Project 1: Image Filtering and Hybrid Images

Example of a gaussian filter.

In this assignement our task was to write the Matlab function my_imfilter which mimicks the behavior of the imfilter function. The goal of the assignement is to illustrate the idea of filtering at a pixel level. The use of padding for the images was required so that the output of the function would have the same size as the input image. The filtering function is required to work with greyscale and color images. Finally a demonstration of the function is required, with visualization of the output images. A small note is that we realize that in Matlab the vertical dimension y is indexed in the first position of an array as follows: array(y,x). We use the inverse throughout our code and project essay but it does not change the results or the validity of the code because we are essentially just changing the names of the variables.

Image Padding

Image padding is required so that the output image has the same size as the input image. There are several ways to pad an image and two of these alternatives have been explored in our work. One way is to pad the image borders with zeros and the other one is to pad the image with reflections of the border values. The final project uses the second alternative. The padding is done with the Matlab function padarray. We started writing and almost finished a padarray function from scratch but we then realized that the use of the Matlab padarray function was authorized. The idea of the function is simple: to copy the image into the center of an array of size [x_image + 2 * x_padding, y_image + 2 * y_padding] and then to loop around the edges and replacing the pixels by zeros or reflections of the image.

Filtering

The filter function is simple to write as a double for loop. We initialize an array padded_img of size [x_size_of_img, y_size_of_img] and then for every pixel we compute the corresponding Hadamard product of the padded image and the filter. We have to distinguish the two cases of the greyscale image and the color image. The difference between these cases is that in the former one we only compute the filtering for one depth dimension and for the latter we compute it for the three RGB color dimensions.

Testing

The testing is done with the supplied script which computes different convolutions with gaussian filters on a kitten image using our my_imfilter function. We have some blurred images and some high-frequency images as output.

Demo

For the demo we started by filtering the cat-dog image by using the cat image as the high-frequency and the dog image as the low-frequency as is done in the project webpage for comparison purposes. We used the cutoff-frequency standard deviation value (in pixels) of 7 (the same for both images). We computed the high-frequencies by applying the gaussian filter to the cat image and then by substracting this blurred image from the original cat image. The low-frequency image is obtained by filtering the image with the gaussian blur filter. We then summed the pixel values of these pictures to obtain the hybrid image. Both of the components of the hybrid image can be seen in the following figures. The resulting cat-dog hybrid image is very similar to the one in the project page so we can conclude that the my_imfilter function is a success.
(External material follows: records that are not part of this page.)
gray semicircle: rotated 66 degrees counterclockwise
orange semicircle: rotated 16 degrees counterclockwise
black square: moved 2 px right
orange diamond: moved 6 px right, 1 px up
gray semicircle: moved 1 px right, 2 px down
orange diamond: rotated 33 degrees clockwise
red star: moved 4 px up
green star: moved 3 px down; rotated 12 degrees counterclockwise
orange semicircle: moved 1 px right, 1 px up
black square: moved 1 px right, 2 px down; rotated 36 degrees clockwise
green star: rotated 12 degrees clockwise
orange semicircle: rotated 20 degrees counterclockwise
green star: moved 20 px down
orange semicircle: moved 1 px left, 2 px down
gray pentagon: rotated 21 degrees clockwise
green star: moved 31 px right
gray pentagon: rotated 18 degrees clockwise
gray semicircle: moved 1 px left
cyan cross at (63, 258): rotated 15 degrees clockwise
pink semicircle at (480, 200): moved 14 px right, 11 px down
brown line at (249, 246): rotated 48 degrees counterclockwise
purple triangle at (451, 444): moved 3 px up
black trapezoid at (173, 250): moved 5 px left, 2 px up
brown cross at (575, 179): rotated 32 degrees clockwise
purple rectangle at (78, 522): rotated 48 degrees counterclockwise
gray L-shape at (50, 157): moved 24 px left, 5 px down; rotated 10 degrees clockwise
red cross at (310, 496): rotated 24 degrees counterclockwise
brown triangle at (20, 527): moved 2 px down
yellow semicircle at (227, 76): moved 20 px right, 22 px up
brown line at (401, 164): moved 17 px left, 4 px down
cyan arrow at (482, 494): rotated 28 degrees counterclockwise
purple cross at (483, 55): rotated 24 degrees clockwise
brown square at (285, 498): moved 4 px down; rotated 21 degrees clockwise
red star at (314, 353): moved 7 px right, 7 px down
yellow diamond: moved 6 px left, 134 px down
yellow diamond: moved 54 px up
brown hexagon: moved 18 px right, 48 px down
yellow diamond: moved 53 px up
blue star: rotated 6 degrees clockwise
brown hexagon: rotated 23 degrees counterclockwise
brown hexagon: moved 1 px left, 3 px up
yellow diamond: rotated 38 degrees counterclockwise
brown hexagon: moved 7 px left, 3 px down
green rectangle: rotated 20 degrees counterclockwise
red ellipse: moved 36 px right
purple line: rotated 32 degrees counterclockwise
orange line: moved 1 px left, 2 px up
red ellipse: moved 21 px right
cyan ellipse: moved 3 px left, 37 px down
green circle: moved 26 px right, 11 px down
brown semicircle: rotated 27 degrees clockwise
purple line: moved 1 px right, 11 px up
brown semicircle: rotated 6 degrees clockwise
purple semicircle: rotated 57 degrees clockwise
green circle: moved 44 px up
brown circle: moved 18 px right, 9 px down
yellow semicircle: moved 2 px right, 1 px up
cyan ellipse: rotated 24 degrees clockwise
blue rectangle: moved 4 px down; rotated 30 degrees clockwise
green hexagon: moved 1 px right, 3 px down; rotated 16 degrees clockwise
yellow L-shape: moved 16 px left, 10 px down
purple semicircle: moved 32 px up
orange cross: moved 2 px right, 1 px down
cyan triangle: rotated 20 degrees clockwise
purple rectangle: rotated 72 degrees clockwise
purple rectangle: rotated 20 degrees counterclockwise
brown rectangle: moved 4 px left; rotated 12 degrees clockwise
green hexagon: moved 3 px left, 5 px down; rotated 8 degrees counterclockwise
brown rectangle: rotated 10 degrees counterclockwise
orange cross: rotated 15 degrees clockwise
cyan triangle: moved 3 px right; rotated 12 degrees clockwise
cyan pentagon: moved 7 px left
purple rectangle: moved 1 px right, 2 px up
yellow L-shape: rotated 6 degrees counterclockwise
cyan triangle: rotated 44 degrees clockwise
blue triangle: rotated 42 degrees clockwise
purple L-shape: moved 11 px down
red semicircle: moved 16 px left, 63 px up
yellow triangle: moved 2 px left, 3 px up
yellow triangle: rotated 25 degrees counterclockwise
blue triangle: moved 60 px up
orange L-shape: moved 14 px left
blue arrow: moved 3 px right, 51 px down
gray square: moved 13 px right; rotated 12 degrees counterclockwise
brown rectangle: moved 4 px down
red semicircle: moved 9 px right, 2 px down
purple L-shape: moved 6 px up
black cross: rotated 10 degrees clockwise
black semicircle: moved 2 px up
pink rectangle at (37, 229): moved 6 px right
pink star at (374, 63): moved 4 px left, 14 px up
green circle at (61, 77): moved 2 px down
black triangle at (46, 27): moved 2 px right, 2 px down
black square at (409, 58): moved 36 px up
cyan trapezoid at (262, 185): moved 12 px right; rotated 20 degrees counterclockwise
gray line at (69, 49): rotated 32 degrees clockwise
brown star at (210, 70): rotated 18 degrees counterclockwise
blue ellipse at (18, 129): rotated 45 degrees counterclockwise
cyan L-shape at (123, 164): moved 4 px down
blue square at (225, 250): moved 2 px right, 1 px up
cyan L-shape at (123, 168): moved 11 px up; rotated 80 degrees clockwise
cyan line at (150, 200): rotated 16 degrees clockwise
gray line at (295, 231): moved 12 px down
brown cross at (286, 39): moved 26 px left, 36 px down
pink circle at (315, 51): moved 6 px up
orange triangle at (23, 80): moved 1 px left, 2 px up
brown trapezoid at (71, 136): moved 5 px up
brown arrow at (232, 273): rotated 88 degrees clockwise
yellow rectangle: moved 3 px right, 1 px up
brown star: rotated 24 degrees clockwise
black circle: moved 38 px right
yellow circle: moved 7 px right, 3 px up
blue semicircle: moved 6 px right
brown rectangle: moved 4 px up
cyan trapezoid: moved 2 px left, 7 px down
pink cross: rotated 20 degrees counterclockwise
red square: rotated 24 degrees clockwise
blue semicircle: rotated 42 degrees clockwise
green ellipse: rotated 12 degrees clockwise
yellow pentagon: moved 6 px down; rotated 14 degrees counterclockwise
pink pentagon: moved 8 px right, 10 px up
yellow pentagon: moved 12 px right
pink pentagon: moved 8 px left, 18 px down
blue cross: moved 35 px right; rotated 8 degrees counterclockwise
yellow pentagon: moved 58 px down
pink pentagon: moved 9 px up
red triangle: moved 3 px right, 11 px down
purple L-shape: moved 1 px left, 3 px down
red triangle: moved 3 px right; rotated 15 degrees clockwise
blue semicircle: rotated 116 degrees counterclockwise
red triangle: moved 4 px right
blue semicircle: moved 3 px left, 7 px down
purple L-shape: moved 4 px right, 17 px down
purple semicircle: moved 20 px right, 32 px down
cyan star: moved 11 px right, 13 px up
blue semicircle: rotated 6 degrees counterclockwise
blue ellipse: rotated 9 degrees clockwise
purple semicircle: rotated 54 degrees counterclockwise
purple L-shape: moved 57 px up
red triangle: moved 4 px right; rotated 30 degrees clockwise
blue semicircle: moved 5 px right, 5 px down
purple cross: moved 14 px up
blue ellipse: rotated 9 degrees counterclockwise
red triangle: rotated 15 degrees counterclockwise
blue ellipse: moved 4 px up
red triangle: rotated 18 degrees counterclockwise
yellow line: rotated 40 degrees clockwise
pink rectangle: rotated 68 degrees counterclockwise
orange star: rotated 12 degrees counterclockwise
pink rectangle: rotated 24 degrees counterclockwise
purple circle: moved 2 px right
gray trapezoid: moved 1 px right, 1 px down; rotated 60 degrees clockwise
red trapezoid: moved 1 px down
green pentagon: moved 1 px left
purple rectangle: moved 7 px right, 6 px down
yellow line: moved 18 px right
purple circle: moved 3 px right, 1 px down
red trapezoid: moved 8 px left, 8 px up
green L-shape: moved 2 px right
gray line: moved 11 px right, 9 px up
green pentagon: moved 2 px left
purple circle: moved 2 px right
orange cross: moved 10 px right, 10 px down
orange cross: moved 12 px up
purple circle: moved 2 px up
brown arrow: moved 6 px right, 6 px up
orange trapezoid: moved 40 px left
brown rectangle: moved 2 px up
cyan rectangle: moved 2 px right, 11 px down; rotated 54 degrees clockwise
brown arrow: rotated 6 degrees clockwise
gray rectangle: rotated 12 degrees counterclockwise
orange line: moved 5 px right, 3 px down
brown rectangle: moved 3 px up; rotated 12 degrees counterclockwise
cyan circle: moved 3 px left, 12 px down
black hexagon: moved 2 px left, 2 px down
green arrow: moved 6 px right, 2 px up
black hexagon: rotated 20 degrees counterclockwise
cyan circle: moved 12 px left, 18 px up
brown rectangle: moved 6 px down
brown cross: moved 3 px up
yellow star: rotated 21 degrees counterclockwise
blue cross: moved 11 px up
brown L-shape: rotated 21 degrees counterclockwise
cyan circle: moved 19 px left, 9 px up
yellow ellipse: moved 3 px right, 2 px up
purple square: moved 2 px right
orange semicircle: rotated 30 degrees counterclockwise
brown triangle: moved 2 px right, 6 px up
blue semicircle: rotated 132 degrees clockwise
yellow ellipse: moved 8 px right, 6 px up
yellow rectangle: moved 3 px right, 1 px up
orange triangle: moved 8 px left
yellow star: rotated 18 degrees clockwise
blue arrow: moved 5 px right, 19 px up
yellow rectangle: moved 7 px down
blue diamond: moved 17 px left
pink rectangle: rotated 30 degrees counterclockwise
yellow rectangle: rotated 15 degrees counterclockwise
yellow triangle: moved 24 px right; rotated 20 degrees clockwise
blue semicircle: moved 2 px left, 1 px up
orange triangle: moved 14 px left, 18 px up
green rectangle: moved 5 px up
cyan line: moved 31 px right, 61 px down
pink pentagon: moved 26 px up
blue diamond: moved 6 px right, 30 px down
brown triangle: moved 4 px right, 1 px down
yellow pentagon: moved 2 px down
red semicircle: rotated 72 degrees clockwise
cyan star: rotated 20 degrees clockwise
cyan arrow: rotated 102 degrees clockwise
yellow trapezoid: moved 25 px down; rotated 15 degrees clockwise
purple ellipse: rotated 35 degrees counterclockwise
We built our own example image using an image from an Orangutan and a picture of Presidential Republican candidate Donald J. Trump following a joke from the Bill Mahr show where Trump's hair is compared to an Orangutan's hair. The results may be humorous for some, but we take this experiment with utmost seriousness. We also built an example of what would happen if you combine an albino gorilla with a shaved albino gorilla (Brock Lesnar from WWE). Finally we demonstrate that there is a potential for stylistic and artistic effects using this technique. We combined a landsacape portraying Bolivia's most famous mountain peak, the Illimani, with a picture of fire.

One final interesting application that might be possible is to merge a high frequency pattern and letters so that the letters are hidden by the pattern at close distance but are revealed when the subject is far away. This might be interesting in psychology experiments where one would want to reveal stimuli gradually. One way of doing this would be to use the full sized image and then shrink the image as time goes by.